Guest Column:
Published: Oct 09, 2011 02:00 AM
Modified: Oct 08, 2011 04:34 PM
When faced with the dilemma of Palestine versus Israel I hear many people say: "That will never change, it's gone on forever."
When we think a situation is intractable we withdraw our energy from it.
I don't believe the situation is hopeless, but our faith in change ought not to rest with the politicians, it ought to rest with the people who have learned how to listen to each other, and work together.
They exist.
There is a nonviolent resistance movement made up of both Palestinians and Israelis and it deserves our attention and support.
We all recognize the names Binyamin Netanyahu and Mahmoud Abbas, but would most people know the name: Mubarak Awad, the founder of the Palestinian Center for the Study of Non Violence, founded back in 1983? How about Sami Al Jundi founder of the Seeds of Peace Center for Coexistence?
Al Jundi, while serving time in an Israeli prison, read about the nonviolent movements of King and Gandhi, and experienced his conversion to nonviolent resistance.
Jen Marlowe writes in "Yes!" Magazine: "Growing up as a Jewish American, I had been taught that Israelis and Palestinians constituted two separate, irreconcilable sides in the Middle East conflict. It was not until I went to Jerusalem that I learned that there is a decades-long tradition of Palestinians and Israelis working together to confront the occupation and challenge oppression through non-violent protest."
There are two words in that last paragraph that have to be faced, and I think they are often the elephants in the room: Occupation and oppression.
Israel did dislocate hundreds of thousands of Palestinians from their homes, decades ago.
It has since confined most Palestinians to territories. It has built a wall that runs through the Palestinian territories cutting people off from access to their own farmlands. It has continued to allow the building of new settlements in the same territories.
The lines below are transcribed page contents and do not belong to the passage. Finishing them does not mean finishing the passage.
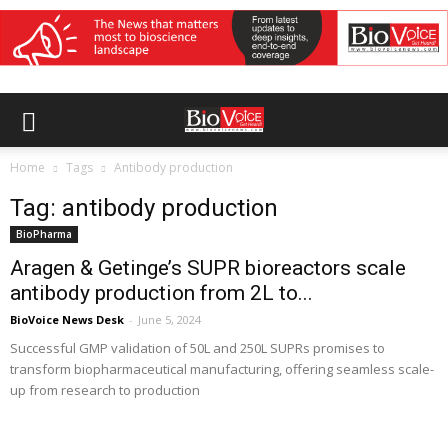
Home
Tags
Antibody production
Tag: antibody production
BioPharma
Aragen & Getinge’s SUPR bioreactors scale
antibody production from 2L to...
BioVoice News Desk
-
June 5, 2024
Successful GMP validation of 50L and 250L SUPRs promises to
transform biopharmaceutical manufacturing, offering seamless scale-
up from research to production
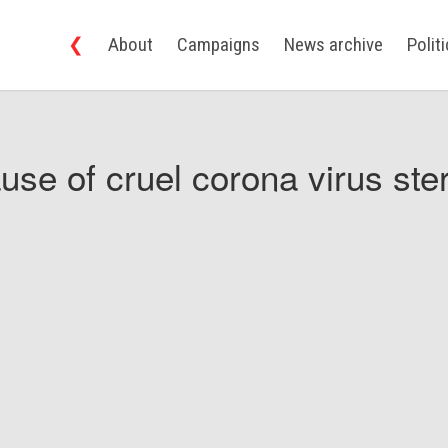
❮
About
Campaigns
News archive
Polit
use of cruel corona virus ster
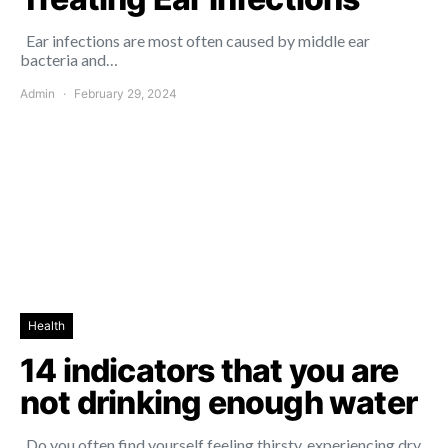
Ear infections are most often caused by middle ear
bacteria and…
Admin
February 29, 2024
Health
14 indicators that you are
not drinking enough water
Do you often find yourself feeling thirsty, experiencing dry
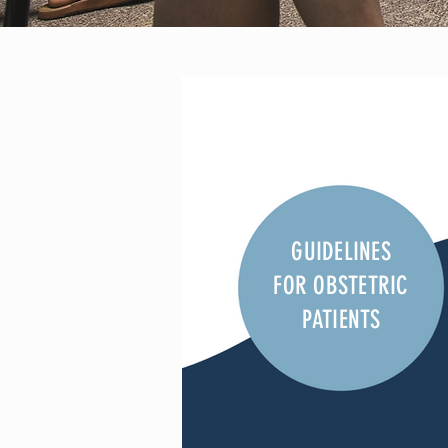
GUIDELINES
FOR OBSTETRIC
PATIENTS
This is the oppression we have to name in Palestine: Apartheid.
We didn't deny its existence in South Africa and we ought to name it again. Jewish peace activists have been naming it for decades. Nonviolent resistance movements are always small to begin with.
They go on for decades before the general population joins in. In the '40s , '50s and even well into the '60s, most Americans didn't know the names Rosa Parks, or Martin Luther King Jr. either.
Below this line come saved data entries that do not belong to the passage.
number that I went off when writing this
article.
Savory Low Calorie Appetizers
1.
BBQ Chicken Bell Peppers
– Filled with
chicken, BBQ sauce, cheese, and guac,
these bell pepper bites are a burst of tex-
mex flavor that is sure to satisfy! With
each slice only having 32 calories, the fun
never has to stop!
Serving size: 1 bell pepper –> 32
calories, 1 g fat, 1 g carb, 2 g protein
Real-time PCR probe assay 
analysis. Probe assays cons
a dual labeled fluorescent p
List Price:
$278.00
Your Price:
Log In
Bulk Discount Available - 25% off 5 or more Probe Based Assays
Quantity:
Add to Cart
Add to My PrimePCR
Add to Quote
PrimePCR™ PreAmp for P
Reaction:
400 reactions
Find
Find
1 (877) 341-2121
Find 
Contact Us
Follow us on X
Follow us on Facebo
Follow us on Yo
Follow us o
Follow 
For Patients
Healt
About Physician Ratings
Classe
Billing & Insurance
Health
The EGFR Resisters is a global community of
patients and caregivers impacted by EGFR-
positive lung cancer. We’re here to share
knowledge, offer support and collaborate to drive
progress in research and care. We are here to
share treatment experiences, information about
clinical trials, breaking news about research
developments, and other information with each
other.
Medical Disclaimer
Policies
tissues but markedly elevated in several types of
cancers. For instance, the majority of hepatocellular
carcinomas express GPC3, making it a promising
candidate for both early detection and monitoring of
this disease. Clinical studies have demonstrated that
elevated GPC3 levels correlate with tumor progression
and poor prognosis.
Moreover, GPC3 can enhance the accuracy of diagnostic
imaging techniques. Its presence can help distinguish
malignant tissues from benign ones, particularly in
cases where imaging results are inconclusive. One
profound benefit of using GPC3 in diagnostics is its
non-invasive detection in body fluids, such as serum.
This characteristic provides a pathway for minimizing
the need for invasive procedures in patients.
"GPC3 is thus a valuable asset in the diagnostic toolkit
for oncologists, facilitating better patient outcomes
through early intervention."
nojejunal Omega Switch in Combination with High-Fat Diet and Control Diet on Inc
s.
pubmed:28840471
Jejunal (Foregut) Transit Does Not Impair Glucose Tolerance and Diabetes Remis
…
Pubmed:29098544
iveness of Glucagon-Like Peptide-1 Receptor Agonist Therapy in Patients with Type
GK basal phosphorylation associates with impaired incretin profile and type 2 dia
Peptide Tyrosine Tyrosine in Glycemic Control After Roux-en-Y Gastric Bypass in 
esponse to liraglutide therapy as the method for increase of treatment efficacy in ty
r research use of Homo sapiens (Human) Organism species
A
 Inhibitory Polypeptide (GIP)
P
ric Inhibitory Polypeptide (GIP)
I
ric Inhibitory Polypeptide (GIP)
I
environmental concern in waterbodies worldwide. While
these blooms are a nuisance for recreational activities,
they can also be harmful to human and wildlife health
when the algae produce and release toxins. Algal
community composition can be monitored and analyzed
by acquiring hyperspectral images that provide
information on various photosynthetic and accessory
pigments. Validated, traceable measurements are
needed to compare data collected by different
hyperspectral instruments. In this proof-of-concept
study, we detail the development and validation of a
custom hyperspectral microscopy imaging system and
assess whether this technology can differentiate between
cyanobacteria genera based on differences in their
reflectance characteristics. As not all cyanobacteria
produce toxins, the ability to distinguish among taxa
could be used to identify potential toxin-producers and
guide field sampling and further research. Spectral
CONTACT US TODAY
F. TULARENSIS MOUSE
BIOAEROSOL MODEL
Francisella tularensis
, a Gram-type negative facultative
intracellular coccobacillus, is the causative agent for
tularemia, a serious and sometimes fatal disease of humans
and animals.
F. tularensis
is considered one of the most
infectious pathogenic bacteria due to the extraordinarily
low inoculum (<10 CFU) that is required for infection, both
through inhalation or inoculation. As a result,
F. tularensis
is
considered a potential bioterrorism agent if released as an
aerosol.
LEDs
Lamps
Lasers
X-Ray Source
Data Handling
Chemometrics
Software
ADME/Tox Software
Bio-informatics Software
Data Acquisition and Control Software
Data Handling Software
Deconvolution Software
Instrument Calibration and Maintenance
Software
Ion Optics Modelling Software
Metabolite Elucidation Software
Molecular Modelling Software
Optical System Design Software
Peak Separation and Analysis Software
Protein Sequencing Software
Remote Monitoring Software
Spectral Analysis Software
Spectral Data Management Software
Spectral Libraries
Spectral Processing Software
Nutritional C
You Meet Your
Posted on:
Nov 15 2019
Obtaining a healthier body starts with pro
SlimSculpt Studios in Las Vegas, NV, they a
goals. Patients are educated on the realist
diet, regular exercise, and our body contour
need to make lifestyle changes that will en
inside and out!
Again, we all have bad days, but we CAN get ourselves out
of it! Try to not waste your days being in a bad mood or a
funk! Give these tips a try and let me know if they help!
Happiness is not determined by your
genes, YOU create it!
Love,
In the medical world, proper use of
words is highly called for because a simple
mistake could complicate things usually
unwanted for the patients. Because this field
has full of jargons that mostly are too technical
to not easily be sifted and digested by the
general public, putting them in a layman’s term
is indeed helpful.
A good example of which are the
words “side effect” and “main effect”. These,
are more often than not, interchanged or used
We don't have to choose between Israel and Palestine.
That's a false choice, the kind that keeps our hands and tongues tied, and our hopes held hostage.
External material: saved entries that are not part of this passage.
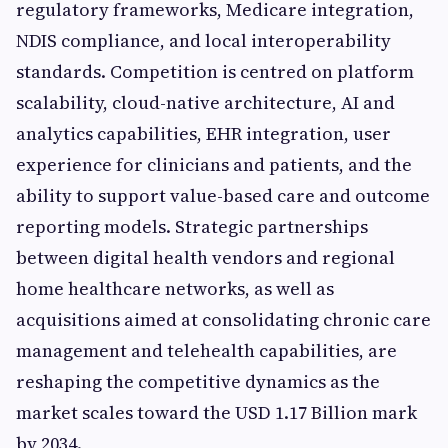
regulatory frameworks, Medicare integration,
NDIS compliance, and local interoperability
standards. Competition is centred on platform
scalability, cloud-native architecture, AI and
analytics capabilities, EHR integration, user
experience for clinicians and patients, and the
ability to support value-based care and outcome
reporting models. Strategic partnerships
between digital health vendors and regional
home healthcare networks, as well as
acquisitions aimed at consolidating chronic care
management and telehealth capabilities, are
reshaping the competitive dynamics as the
market scales toward the USD 1.17 Billion mark
by 2034.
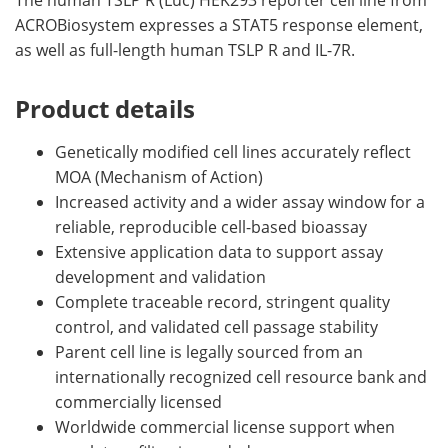
The human TSLP R (Luc) HEK293 reporter cell line from
ACROBiosystem expresses a STAT5 response element,
as well as full-length human TSLP R and IL-7R.
Product details
Genetically modified cell lines accurately reflect
MOA (Mechanism of Action)
Increased activity and a wider assay window for a
reliable, reproducible cell-based bioassay
Extensive application data to support assay
development and validation
Complete traceable record, stringent quality
control, and validated cell passage stability
Parent cell line is legally sourced from an
internationally recognized cell resource bank and
commercially licensed
Worldwide commercial license support when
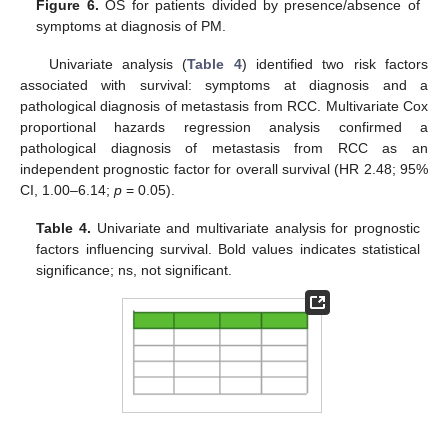
Figure 6.
OS for patients divided by presence/absence of
symptoms at diagnosis of PM.
Univariate analysis (
Table 4
) identified two risk factors
associated with survival: symptoms at diagnosis and a
pathological diagnosis of metastasis from RCC. Multivariate Cox
proportional hazards regression analysis confirmed a
pathological diagnosis of metastasis from RCC as an
independent prognostic factor for overall survival (HR 2.48; 95%
CI, 1.00–6.14;
p
= 0.05).
Table 4.
Univariate and multivariate analysis for prognostic
factors influencing survival. Bold values indicates statistical
significance; ns, not significant.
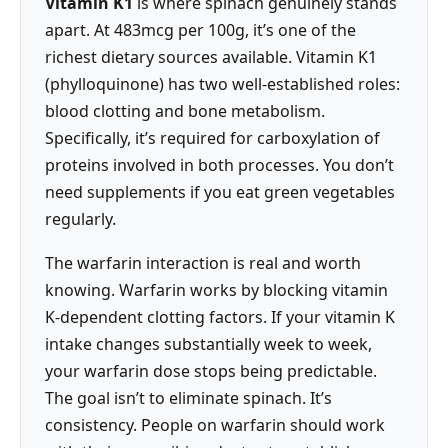
Vitamin K1
is where spinach genuinely stands
apart. At 483mcg per 100g, it’s one of the
richest dietary sources available. Vitamin K1
(phylloquinone) has two well-established roles:
blood clotting and bone metabolism.
Specifically, it’s required for carboxylation of
proteins involved in both processes. You don’t
need supplements if you eat green vegetables
regularly.
The warfarin interaction is real and worth
knowing. Warfarin works by blocking vitamin
K-dependent clotting factors. If your vitamin K
intake changes substantially week to week,
your warfarin dose stops being predictable.
The goal isn’t to eliminate spinach. It’s
consistency. People on warfarin should work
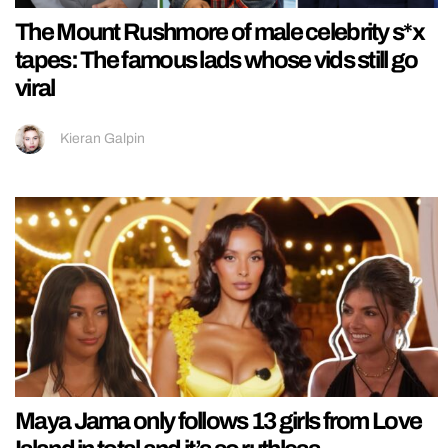
The Mount Rushmore of male celebrity s*x
tapes: The famous lads whose vids still go
viral
Kieran Galpin
Maya Jama only follows 13 girls from Love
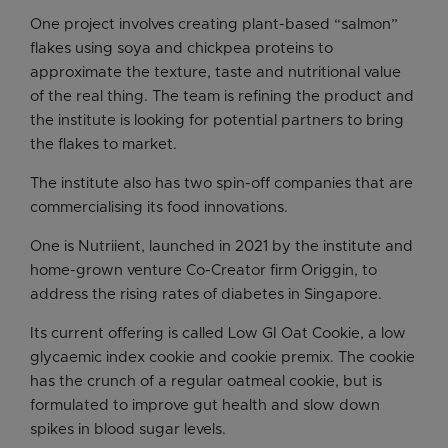
One project involves creating plant-based “salmon”
flakes using soya and chickpea proteins to
approximate the texture, taste and nutritional value
of the real thing. The team is refining the product and
the institute is looking for potential partners to bring
the flakes to market.
The institute also has two spin-off companies that are
commercialising its food innovations.
One is Nutriient, launched in 2021 by the institute and
home-grown venture Co-Creator firm Origgin, to
address the rising rates of diabetes in Singapore.
Its current offering is called Low GI Oat Cookie, a low
glycaemic index cookie and cookie premix. The cookie
has the crunch of a regular oatmeal cookie, but is
formulated to improve gut health and slow down
spikes in blood sugar levels.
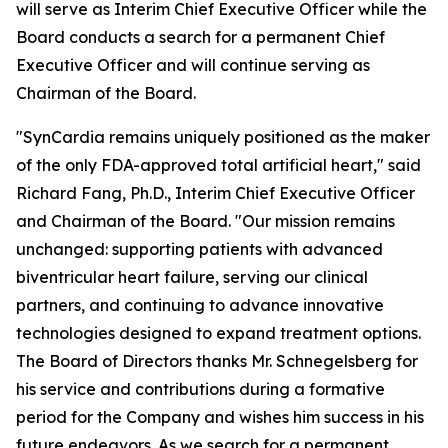
will serve as Interim Chief Executive Officer while the
Board conducts a search for a permanent Chief
Executive Officer and will continue serving as
Chairman of the Board.
"SynCardia remains uniquely positioned as the maker
of the only FDA-approved total artificial heart," said
Richard Fang, Ph.D., Interim Chief Executive Officer
and Chairman of the Board. "Our mission remains
unchanged: supporting patients with advanced
biventricular heart failure, serving our clinical
partners, and continuing to advance innovative
technologies designed to expand treatment options.
The Board of Directors thanks Mr. Schnegelsberg for
his service and contributions during a formative
period for the Company and wishes him success in his
future endeavors. As we search for a permanent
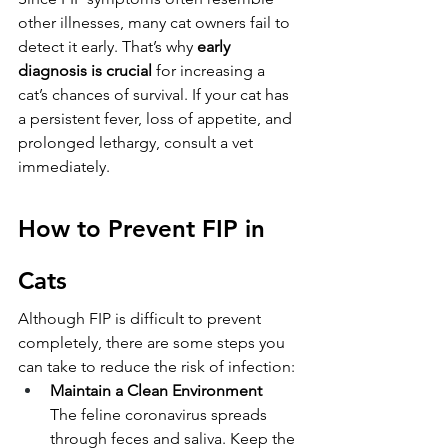
other illnesses, many cat owners fail to 
detect it early. That’s why 
early 
diagnosis is crucial
 for increasing a 
cat’s chances of survival. If your cat has 
a persistent fever, loss of appetite, and 
prolonged lethargy, consult a vet 
immediately.
How to Prevent FIP in 
Cats
Although FIP is difficult to prevent 
completely, there are some steps you 
can take to reduce the risk of infection:
Maintain a Clean Environment
The feline coronavirus spreads 
through feces and saliva. Keep the 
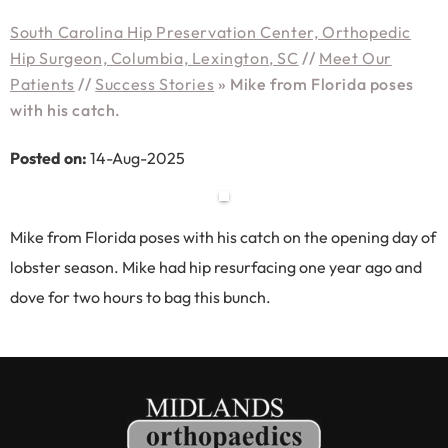
South Carolina Hip Preservation Center, Orthopedic
Hip Surgeon, Columbia, Lexington, SC
//
Meet Our
Patients
//
Success Stories
»
Mike from Florida poses
with his catch.
Posted on:
14-Aug-2025
Mike from Florida poses with his catch on the opening day of
lobster season. Mike had hip resurfacing one year ago and
dove for two hours to bag this bunch.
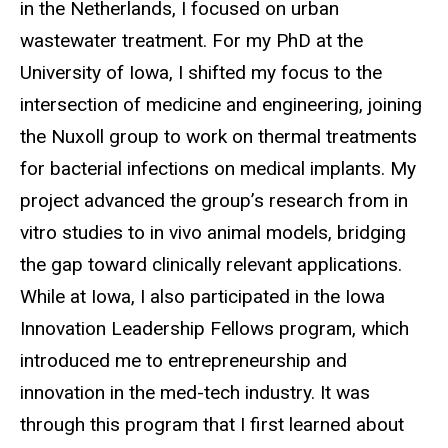
in the Netherlands, I focused on urban
wastewater treatment. For my PhD at the
University of Iowa, I shifted my focus to the
intersection of medicine and engineering, joining
the Nuxoll group to work on thermal treatments
for bacterial infections on medical implants. My
project advanced the group’s research from in
vitro studies to in vivo animal models, bridging
the gap toward clinically relevant applications.
While at Iowa, I also participated in the Iowa
Innovation Leadership Fellows program, which
introduced me to entrepreneurship and
innovation in the med-tech industry. It was
through this program that I first learned about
To be on the side of nonviolent resistance does mean asking Israel to be accountable for the situation of apartheid, and the U.S., for supporting it.
Being on the side of nonviolent resistance does not mean hating Israel nor does it mean blaming the Jewish people.
Nor does it mean that Jews who work with Palestinians are self-hating Jews.
Neither does it ignore the fact that violence has been perpetrated against Israeli citizens.
The real choice is between being held hostage by a kind of vapor lock in our thinking resulting in hopelessness and cynicism, or standing on the side of peace with those who have found a third way.
The Rev. Maj-Britt Johnson is the minister at the pastor of The Community Church of Chapel Hill Unitarian Universalist.